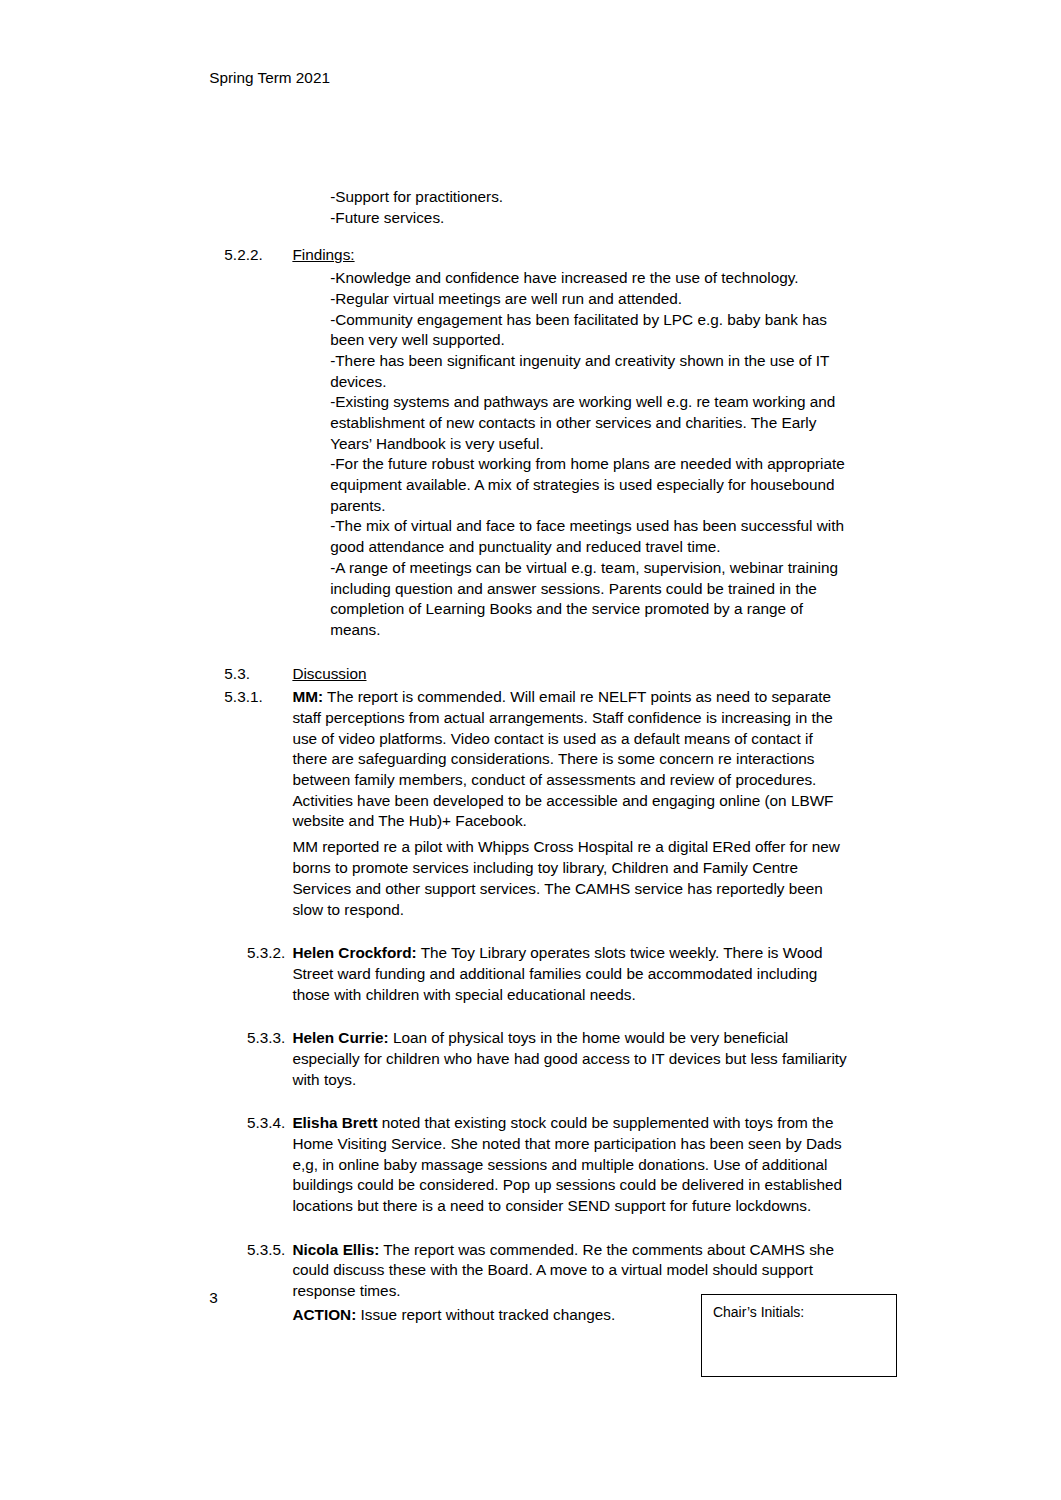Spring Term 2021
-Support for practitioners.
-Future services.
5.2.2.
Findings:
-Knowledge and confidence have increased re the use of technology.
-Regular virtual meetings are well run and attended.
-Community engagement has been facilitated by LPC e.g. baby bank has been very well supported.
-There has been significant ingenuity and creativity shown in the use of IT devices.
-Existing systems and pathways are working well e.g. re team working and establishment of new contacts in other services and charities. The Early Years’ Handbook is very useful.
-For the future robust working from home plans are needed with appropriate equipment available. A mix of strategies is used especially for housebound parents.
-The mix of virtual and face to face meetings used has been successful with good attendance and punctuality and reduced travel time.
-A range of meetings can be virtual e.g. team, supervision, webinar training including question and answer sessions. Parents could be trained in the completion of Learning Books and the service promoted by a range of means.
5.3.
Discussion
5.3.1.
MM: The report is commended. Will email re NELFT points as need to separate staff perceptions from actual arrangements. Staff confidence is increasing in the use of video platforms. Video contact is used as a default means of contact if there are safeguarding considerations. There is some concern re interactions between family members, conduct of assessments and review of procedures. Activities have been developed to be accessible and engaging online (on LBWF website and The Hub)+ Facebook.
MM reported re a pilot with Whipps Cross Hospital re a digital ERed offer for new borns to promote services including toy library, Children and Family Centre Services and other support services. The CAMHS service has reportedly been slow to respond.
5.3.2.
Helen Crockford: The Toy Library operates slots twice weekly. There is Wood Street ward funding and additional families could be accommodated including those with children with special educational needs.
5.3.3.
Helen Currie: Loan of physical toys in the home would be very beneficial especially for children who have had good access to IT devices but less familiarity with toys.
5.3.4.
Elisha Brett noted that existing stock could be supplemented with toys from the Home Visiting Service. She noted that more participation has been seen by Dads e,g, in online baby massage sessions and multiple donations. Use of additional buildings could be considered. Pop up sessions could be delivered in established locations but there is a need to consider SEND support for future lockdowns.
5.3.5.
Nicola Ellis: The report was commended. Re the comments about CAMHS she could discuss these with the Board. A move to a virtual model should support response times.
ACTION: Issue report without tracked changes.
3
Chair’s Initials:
-.-.-
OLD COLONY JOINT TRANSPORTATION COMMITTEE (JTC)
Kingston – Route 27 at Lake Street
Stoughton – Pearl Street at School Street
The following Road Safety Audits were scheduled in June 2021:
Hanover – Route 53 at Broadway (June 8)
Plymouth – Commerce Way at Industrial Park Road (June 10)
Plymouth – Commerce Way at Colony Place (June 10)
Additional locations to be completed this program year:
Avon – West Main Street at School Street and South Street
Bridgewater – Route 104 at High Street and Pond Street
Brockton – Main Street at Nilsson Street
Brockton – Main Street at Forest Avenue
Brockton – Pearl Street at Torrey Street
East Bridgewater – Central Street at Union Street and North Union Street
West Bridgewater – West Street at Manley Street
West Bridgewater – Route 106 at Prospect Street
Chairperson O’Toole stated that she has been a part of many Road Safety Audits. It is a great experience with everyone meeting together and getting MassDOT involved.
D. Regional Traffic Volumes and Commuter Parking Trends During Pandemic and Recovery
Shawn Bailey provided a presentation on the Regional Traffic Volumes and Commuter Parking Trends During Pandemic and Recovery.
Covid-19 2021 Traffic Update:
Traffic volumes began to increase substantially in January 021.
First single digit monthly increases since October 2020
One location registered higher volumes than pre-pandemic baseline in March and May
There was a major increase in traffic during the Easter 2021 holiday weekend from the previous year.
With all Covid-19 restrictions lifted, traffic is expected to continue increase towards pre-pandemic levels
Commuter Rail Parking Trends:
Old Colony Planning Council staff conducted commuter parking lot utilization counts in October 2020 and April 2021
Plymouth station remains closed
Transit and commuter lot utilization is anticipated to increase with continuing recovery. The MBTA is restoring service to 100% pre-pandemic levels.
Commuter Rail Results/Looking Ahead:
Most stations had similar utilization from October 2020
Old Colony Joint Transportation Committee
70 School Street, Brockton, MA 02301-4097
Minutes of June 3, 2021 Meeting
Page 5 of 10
-.-.-
→ What you have to do:
Output exactly the lines above, from the line with "Spring Term 2021" to the line with "-Existing systems and", both included; skip the pictures.

→ Response to the task:
Spring Term 2021
-Support for practitioners.
-Future services.
5.2.2.
Findings:
-Knowledge and confidence have increased re the use of technology.
-Regular virtual meetings are well run and attended.
-Community engagement has been facilitated by LPC e.g. baby bank has been very well supported.
-There has been significant ingenuity and creativity shown in the use of IT devices.
-Existing systems and pathways are working well e.g. re team working and establishment of new contacts in other services and charities. The Early Years’ Handbook is very useful.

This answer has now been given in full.